Two ironies attest to critiquing this film a year after it was submitted to the 2008 Oscars for Best Foreign Language Film. First of all, this year, 2009, saw the Japanese feature Okuribito scoop that very award, a film directed by a man whose early credits include a long-running 'train molester' series, a sniggering look at the titillation gained from the sport of groping vulnerable-but-loving-it females on crowded commuter trains.

The second irony is that the Japanese Supreme Court recently overturned a guilty verdict on a man convicted of such a crime, citing the lack of evidence and due procedure on the part of police and prosecutors.

Okuribito's debt to Suo's film is tenuous, but the Supreme Court decision seems unlikely had Sore Demo not been made. The film highlights the primitive and highly dubious procedures that infest the Japanese judicial system, where habeas corpus is trampled upon and a benign and apathetic populace conspire by neglect in the crushing of innocents. The scale of the molester problem is apparent to any visitor to these shores who spends time on commuter trains - Women Only carriages are now the norm at rush-hour, a far cry from the halcyon days previously celebrated by the director of Okuribito, when 'how to molest' programmes were broadcast on mainstream TV channels.

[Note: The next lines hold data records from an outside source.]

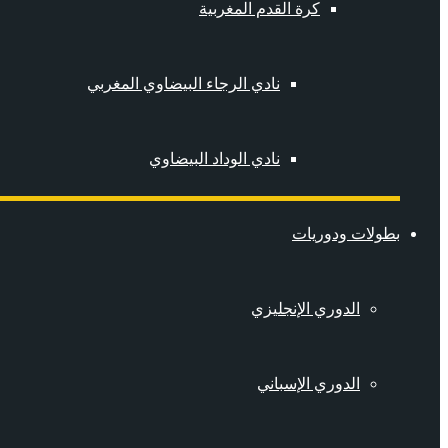
كرة القدم المغربية
نادي الرجاء البيضاوي المغربي
نادي الوداد البيضاوي
بطولات ودوريات
الدوري الإنجليزي
الدوري الإسباني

Times have changed, and how.

Suo elects to tell the tale as an Educational film, attempting to edify his audience on the corruption of the Japanese judiciary from the base assumption that they know nothing. Such stylistics have come unstuck before in Nihon no Ichiban Kuroi Natsu, where the didactic tone fails to encapsulate the social ramifications of the material it addresses. But Suo's film does not go off on that tangent, presenting as its innocent in need of education a single man falsely accused in a groping incident. He is a decent, loved man who finds circumstances piling up against him in a country he previously, naively, accepted as fundamentally good. Ryo Kase does excellent work as meek Teppei, who puts up with his treatment initially unaware of the hole that is being dug for him. His resolve not to opt for the easy 'guilty' verdict that will secure quick release is a deep moral core by contrast lacking in the police, judges, fourth estate and even his own solicitor.

The preaching can be a bit heavy-handed at times, and the film is at least 30 minutes too long. Some dubious side characters are overdrawn, such as an effeminate cell-mate thrown on stage to provide giggles and more leadership for Teppei. Such small qualms aside, this movie is an epochal event, an important film, that highlights an incredible, mean-spirited flaw in Japanese society, that the recent Supreme Court decision may finally relegate to history.

Suo's direction is spare and unobtrusive, his actors given space to reveal the consequences of such judicial brutality, which they do with aplomb. Brave, important film-making, that history will take note of.